==== Data to process

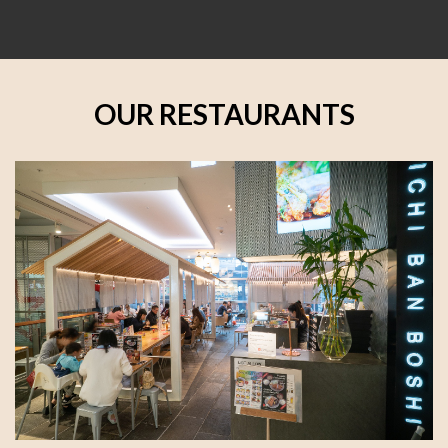
OUR RESTAURANTS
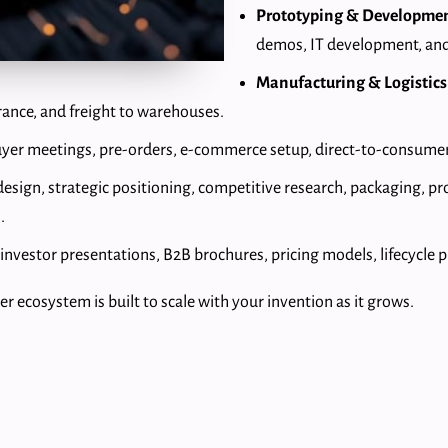
Prototyping & Developme
demos, IT development, and
Manufacturing & Logistics
rance, and freight to warehouses.
buyer meetings, pre-orders, e-commerce setup, direct-to-consumer
design, strategic positioning, competitive research, packaging, p
.
, investor presentations, B2B brochures, pricing models, lifecycle 
r ecosystem is built to scale with your invention as it grows.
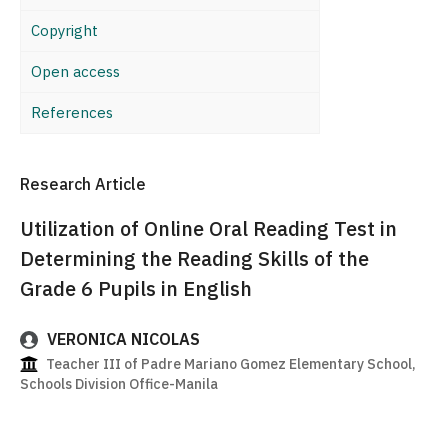
Copyright
Open access
References
Research Article
Utilization of Online Oral Reading Test in
Determining the Reading Skills of the
Grade 6 Pupils in English
VERONICA NICOLAS
Teacher III of Padre Mariano Gomez Elementary School,
Schools Division Office-Manila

========

◆ Exercise brief ◆
Starting at the line containing "design, strategic positioning, competitive" and finishing at the line containing "Research Article", return those lines exactly as they appear above, without the pictures.

◆ Result ◆
design, strategic positioning, competitive research, packaging, p
.
, investor presentations, B2B brochures, pricing models, lifecycle 
r ecosystem is built to scale with your invention as it grows.
Copyright
Open access
References
Research Article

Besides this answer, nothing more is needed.